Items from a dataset
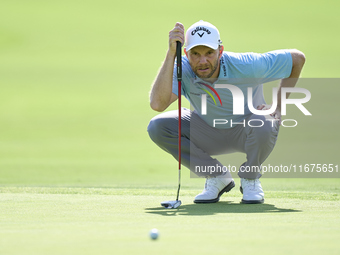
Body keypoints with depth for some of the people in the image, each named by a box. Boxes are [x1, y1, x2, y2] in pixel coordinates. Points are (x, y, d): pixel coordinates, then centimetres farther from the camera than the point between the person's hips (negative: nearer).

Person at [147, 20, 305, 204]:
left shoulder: (246, 66, -30)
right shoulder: (183, 69, -25)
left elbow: (297, 58, -17)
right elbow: (157, 104, -44)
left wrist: (278, 108, -16)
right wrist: (171, 53, -47)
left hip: (245, 133, -2)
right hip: (208, 131, 3)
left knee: (263, 125, -39)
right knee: (157, 127, -21)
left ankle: (250, 178, -4)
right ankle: (217, 176, -3)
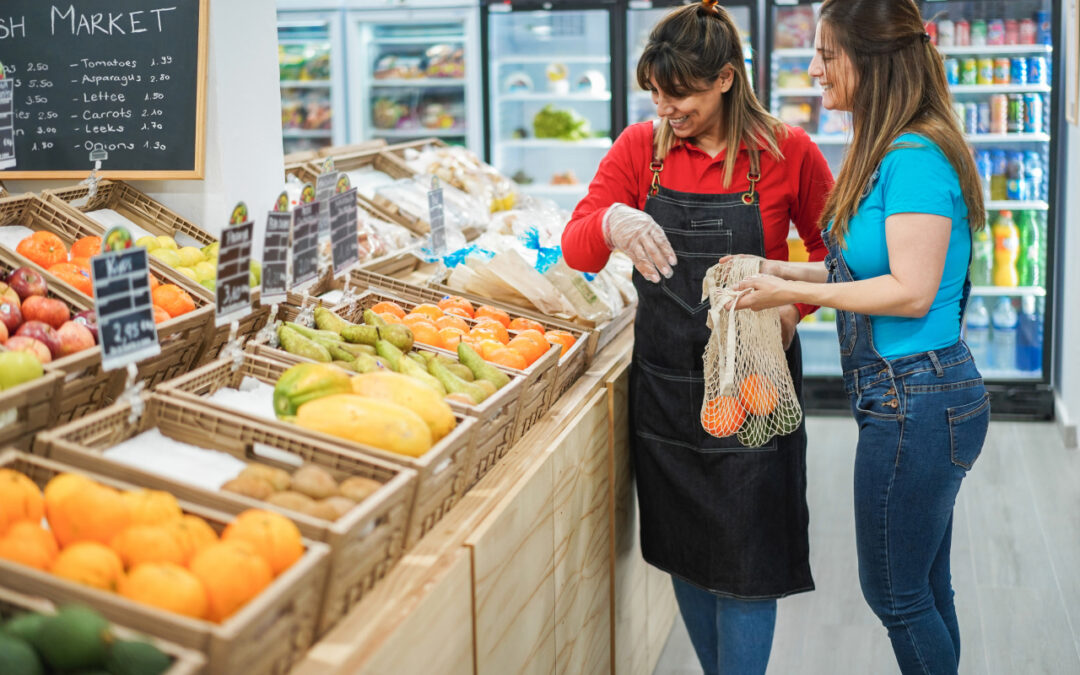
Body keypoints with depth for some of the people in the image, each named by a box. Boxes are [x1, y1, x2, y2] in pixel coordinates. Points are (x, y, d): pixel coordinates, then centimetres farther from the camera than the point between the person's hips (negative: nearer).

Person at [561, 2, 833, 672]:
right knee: (685, 553, 15)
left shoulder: (787, 152, -6)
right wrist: (612, 223, -29)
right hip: (663, 383, 3)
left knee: (745, 563, 1)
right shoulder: (641, 147, 1)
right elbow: (576, 250, -6)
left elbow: (832, 249, 7)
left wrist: (792, 304, -12)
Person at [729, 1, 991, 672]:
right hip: (923, 397, 10)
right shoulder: (891, 151, 12)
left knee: (895, 592, 4)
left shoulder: (914, 157, -19)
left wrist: (793, 291, -16)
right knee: (926, 590, 19)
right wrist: (788, 272, 7)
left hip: (914, 402, -10)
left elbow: (910, 290, -23)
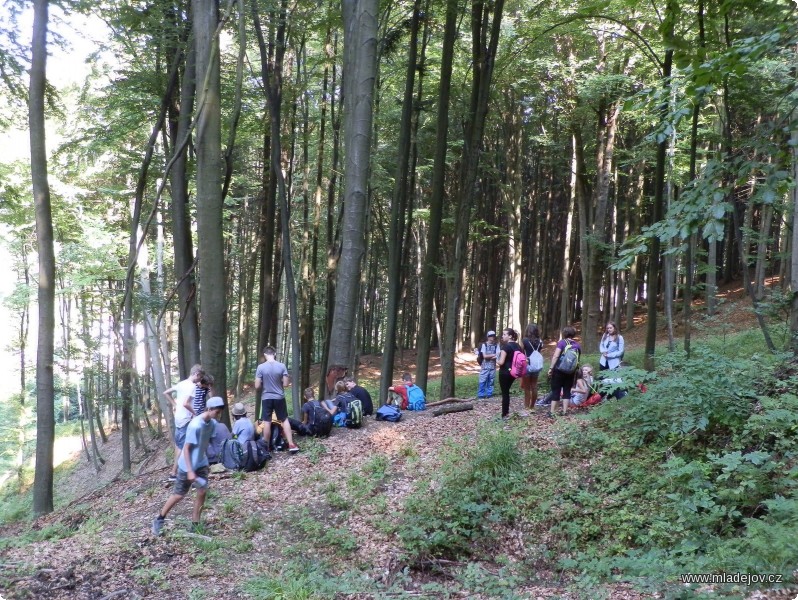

What is being asked: Rewrite all of the data with "Person at" switched to "Subject at" everywhere it appears, changing nothing else. Leave the pictures out of your answer.

Output below:
Body keypoints with depth for some of the people in the image, each named by a box. Boxes are [x1, y1, x2, y2] in pixel coordinates. Points are (x, y, d): pixel coordinates, then centimetres farther from the camera than the point between the person's hips (negative: nearer).

Subject at [147, 20, 305, 204]:
left shoulder: (246, 66, -30)
right shoulder: (183, 69, -25)
left elbow: (297, 58, -17)
right elbow: (157, 104, -44)
left wrist: (278, 108, -16)
right wrist: (171, 53, -47)
left hip: (245, 133, -2)
right hip: (208, 131, 3)
left knee: (263, 125, -39)
right knee: (157, 127, -21)
left ankle: (250, 178, -4)
right ankle: (217, 176, -3)
Body keypoints with depth for some of the people in the image, each named by a box. Boxes are [x1, y1, x2, y2] in pixel coordinates. Points are (x, y, d): pixel coordinates, then centimetres farther from the camera than the point between the person's hips (negative: nearer).

Subject at [561, 2, 833, 672]:
right knee: (685, 553, 15)
left shoulder: (787, 152, -6)
right wrist: (612, 223, -29)
right hip: (663, 383, 3)
left knee: (745, 563, 1)
right shoulder: (641, 147, 1)
right elbow: (576, 250, -6)
left elbow: (832, 249, 7)
left wrist: (792, 304, -12)
Subject at [729, 1, 991, 672]:
right hip: (923, 397, 10)
right shoulder: (891, 151, 12)
left knee: (895, 592, 4)
left shoulder: (914, 157, -19)
left wrist: (793, 291, -16)
right knee: (926, 590, 19)
right wrist: (788, 272, 7)
left hip: (914, 402, -10)
left elbow: (910, 290, -23)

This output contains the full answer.